The answer is to be an exact copy of the lines below running from the line with "hfov_deg: 67.3" down to the line with "f_number: 2.8", both ends included, and nothing more.

Supplied material below:

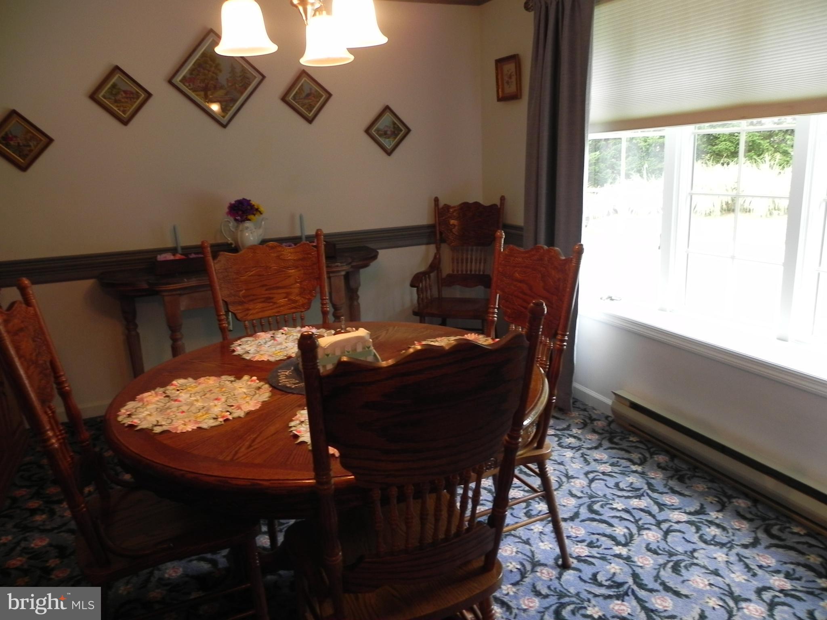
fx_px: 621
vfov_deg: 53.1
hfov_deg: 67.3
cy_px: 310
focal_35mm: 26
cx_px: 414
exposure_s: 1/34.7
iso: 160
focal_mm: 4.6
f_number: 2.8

End of Supplied material.
Supplied material below:

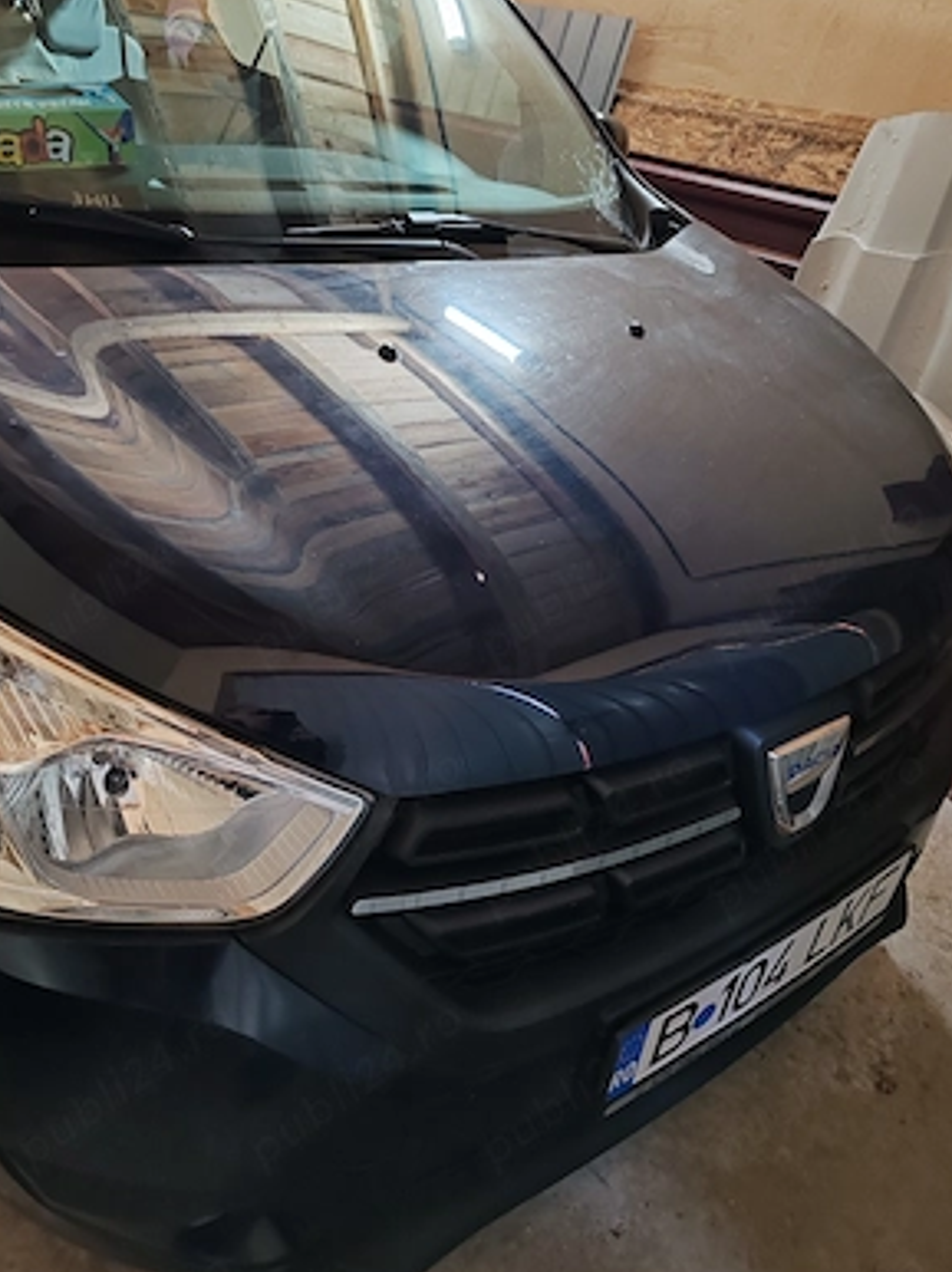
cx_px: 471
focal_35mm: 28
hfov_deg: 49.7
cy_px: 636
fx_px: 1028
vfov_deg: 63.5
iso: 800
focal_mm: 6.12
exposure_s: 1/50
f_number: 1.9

End of Supplied material.

# Answer box
hfov_deg: 67.3
cy_px: 310
focal_35mm: 26
cx_px: 414
exposure_s: 1/34.7
iso: 160
focal_mm: 4.6
f_number: 2.8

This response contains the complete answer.